Le Conseil d’État a toutefois rejeté ce recours ce 6 juillet 2026. La haute juridiction estime en effet que le syndicat ne démontre pas d’atteinte directe à ses intérêts. Elle condamne même la CFE-CGC à verser 3 000 € à Amazon au titre des frais de justice. Cette décision lève ainsi une incertitude qui aurait pu retarder le calendrier commercial du service.
Concrètement, cela ne veut pas dire que chaque foyer français peut déjà s’abonner. Amazon a en effet lancé un accès anticipé en novembre 2025. Celui-ci reste réservé à des clients professionnels testant le réseau avec du matériel de production. Le déploiement doit ensuite s’élargir en 2026, à mesure que de nouveaux satellites seront lancés. Aucune carte de couverture par commune n’existe pour l’instant, et aucune date d’ouverture grand public n’a été fixée pour la France.

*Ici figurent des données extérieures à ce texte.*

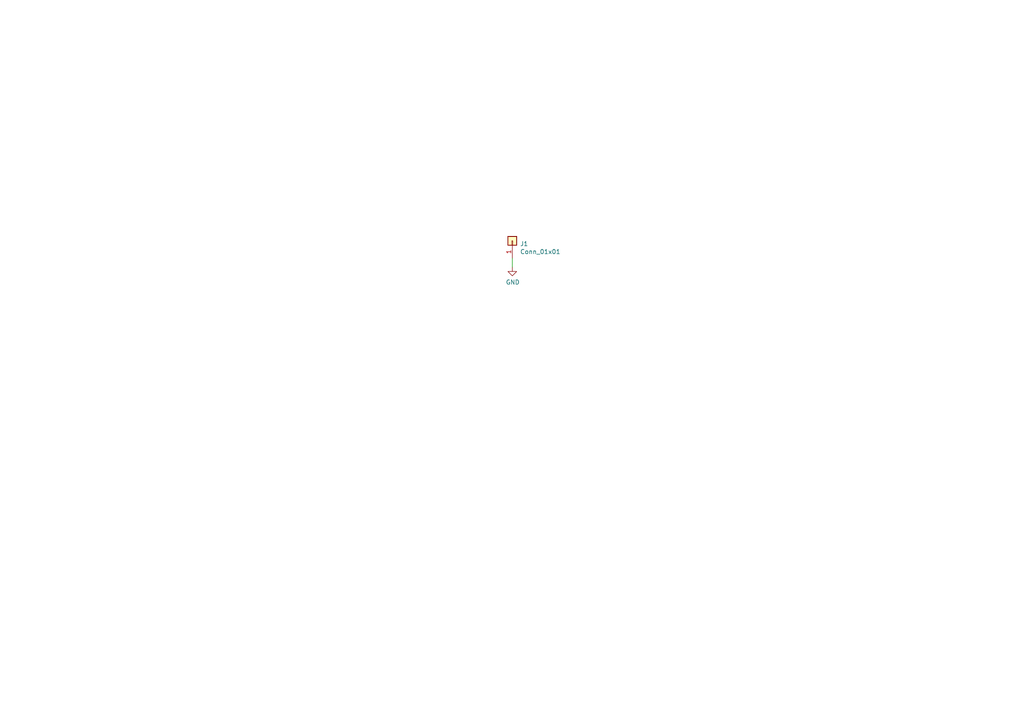
<source format=kicad_sch>
(kicad_sch
	(version 20231120)
	(generator "eeschema")
	(generator_version "8.0")
	(uuid "4a6dbec8-3d62-47b2-be23-010bbac67673")
	(paper "A4")
	(title_block
		(title "HP 6632B Shorting Bar")
		(date "2024-11-15")
		(rev "1.0.0")
		(comment 1 "Copyright (©) 2024, Patrick Baus <patrick.baus@physik.tu-darmstadt.de>")
		(comment 2 "Licensed under CERN OHL-W v2.0")
	)
	
	(wire
		(pts
			(xy 148.59 77.47) (xy 148.59 74.93)
		)
		(stroke
			(width 0)
			(type default)
		)
		(uuid "1c51cd61-6d87-474f-8ec0-d57230dd9161")
	)
	(symbol
		(lib_id "Connector_Generic:Conn_01x01")
		(at 148.59 69.85 90)
		(unit 1)
		(exclude_from_sim no)
		(in_bom yes)
		(on_board yes)
		(dnp no)
		(uuid "00000000-0000-0000-0000-00005b0c7f1e")
		(property "Reference" "J1"
			(at 150.8252 70.7136 90)
			(effects
				(font
					(size 1.27 1.27)
				)
				(justify right)
			)
		)
		(property "Value" "Conn_01x01"
			(at 150.8252 73.025 90)
			(effects
				(font
					(size 1.27 1.27)
				)
				(justify right)
			)
		)
		(property "Footprint" "TestPoint:TestPoint_Pad_1.0x1.0mm"
			(at 148.59 69.85 0)
			(effects
				(font
					(size 1.27 1.27)
				)
				(hide yes)
			)
		)
		(property "Datasheet" "~"
			(at 148.59 69.85 0)
			(effects
				(font
					(size 1.27 1.27)
				)
				(hide yes)
			)
		)
		(property "Description" ""
			(at 148.59 69.85 0)
			(effects
				(font
					(size 1.27 1.27)
				)
				(hide yes)
			)
		)
		(pin "1"
			(uuid "3c2222a4-980d-4f19-aeaf-f9f3eaa48f78")
		)
		(instances
			(project ""
				(path "/4a6dbec8-3d62-47b2-be23-010bbac67673"
					(reference "J1")
					(unit 1)
				)
			)
		)
	)
	(symbol
		(lib_id "power:GND")
		(at 148.59 77.47 0)
		(unit 1)
		(exclude_from_sim no)
		(in_bom yes)
		(on_board yes)
		(dnp no)
		(uuid "00000000-0000-0000-0000-00005b0c7fce")
		(property "Reference" "#PWR01"
			(at 148.59 83.82 0)
			(effects
				(font
					(size 1.27 1.27)
				)
				(hide yes)
			)
		)
		(property "Value" "GND"
			(at 148.717 81.8642 0)
			(effects
				(font
					(size 1.27 1.27)
				)
			)
		)
		(property "Footprint" ""
			(at 148.59 77.47 0)
			(effects
				(font
					(size 1.27 1.27)
				)
				(hide yes)
			)
		)
		(property "Datasheet" ""
			(at 148.59 77.47 0)
			(effects
				(font
					(size 1.27 1.27)
				)
				(hide yes)
			)
		)
		(property "Description" ""
			(at 148.59 77.47 0)
			(effects
				(font
					(size 1.27 1.27)
				)
				(hide yes)
			)
		)
		(pin "1"
			(uuid "427b6d36-a148-463b-833e-30c3542c5e19")
		)
		(instances
			(project ""
				(path "/4a6dbec8-3d62-47b2-be23-010bbac67673"
					(reference "#PWR01")
					(unit 1)
				)
			)
		)
	)
	(sheet_instances
		(path "/"
			(page "1")
		)
	)
)

</source>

Le satellite peut-il vraiment concurrencer la Fibre en France ?
Sur le papier, l’arrivée d’un nouveau géant du satellite peut inquiéter les abonnés Fibre. Dans les faits, la situation reste toutefois très favorable aux réseaux terrestres français. Selon l’Arcep, 94,3 % des foyers sont désormais éligibles à la Fibre optique. Le pays compte par ailleurs 27,7 millions d’abonnements actifs fin mars 2026. Le satellite ne s’adresse donc pas au même public que la majorité des foyers déjà raccordés à la Fibre en France.
Les opérateurs français investissent d’ailleurs tous massivement dans la Fibre. Bouygues Telecom illustre bien cette dynamique : l’opérateur a achevé cet été le déploiement du XGS-PON sur 100 % de son réseau fibre, avec des débits symétriques de 8 Gb/s via la Bbox WiFi 7. Ces débits dépassent largement ceux de Leo Nano ou Leo Pro. La Fibre reste par ailleurs insensible à la météo, contrairement au signal satellite.
Le satellite garde en revanche un vrai intérêt là où la Fibre n’arrive pas encore. C’est le cas des hameaux isolés, des exploitations agricoles éloignées ou des sites professionnels temporaires. Pour ces zones encore privées de Fibre, Bouygues Telecom propose déjà une alternative immédiate avec la Box 4G/5G. Amazon Leo France s’annonce donc comme un complément pour les cas les plus isolés. Il ne remplace pas la Fibre pour l’immense majorité des foyers.